U.S. News and the Perils of Input-Based Rankings

Princeton: Smart kids, fancy buildings, but do they actually teach well?

Photo by William Thomas Cain/Getty Images

The new U.S. News & World Report college rankings are out and without rehashing the many longstanding and excellent criticisms of the list, I think it’s worth dwelling on one thing the list gets right. If you look at the top five or top 10 or top 25 national universities you’ll see what you always see—a bunch of very well-endowed institutions with very famous well-known brands that reject a very high share of their applicants.

This is not an unscrupulous editorial process or a mistake of some kind. It reflects, broadly speaking, the real consumer demand for traditional four-year college students and their parents. People want to attend schools that have high-quality inputs. That means spending money on salaries for well-known professors and for low teacher-student ratios. But it first and foremost means attending a school that’s hard to get into. That means spending money on merit-based scholarships, and spending money on student services. What it does not mean is investing money in cost-effective teaching strategies.
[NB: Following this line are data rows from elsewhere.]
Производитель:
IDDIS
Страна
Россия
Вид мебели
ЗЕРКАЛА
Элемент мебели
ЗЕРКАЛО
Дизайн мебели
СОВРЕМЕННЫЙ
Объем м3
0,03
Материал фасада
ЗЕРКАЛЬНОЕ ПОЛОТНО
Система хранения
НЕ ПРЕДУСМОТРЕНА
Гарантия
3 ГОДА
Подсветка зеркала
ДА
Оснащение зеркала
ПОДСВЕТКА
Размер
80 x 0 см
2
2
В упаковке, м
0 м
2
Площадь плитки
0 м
The essence of the radical agenda on higher education that the Obama administration rolled out this summer is to try to change that. He wants to ask schools not “how smart were the 18 year-olds who entered your school” but “how much did your graduates learn while they were in school.” He wants to ask not “how much money did you spend on ancillary services” but “how cost-effective did you make your education by focusing on the essentials.” My sense if you look at the commercial success of the US News rankings over the years is that this is not going to make a big impact among the kind of schools that end up near the top of this list. People don’t want a discount college for their kids, and people do want the kind of inputs-based ranking that U.S. News is giving them.

But traditional students are actually a minority of higher education enrollees these days. The best way to think about the Obama agenda is probably as a much-needed corrective to the mistaken over-extension of the U.S. News model to nonelite institutions, to institutions serving adults, to institutions with heavily part-time students, and to other growing sectors of the education industry. These kind of institutions are not luxury brands, and their students aren’t engaged in conspicuous consumption. They need real information about the value proposition, and that means focusing on outputs rather than inputs.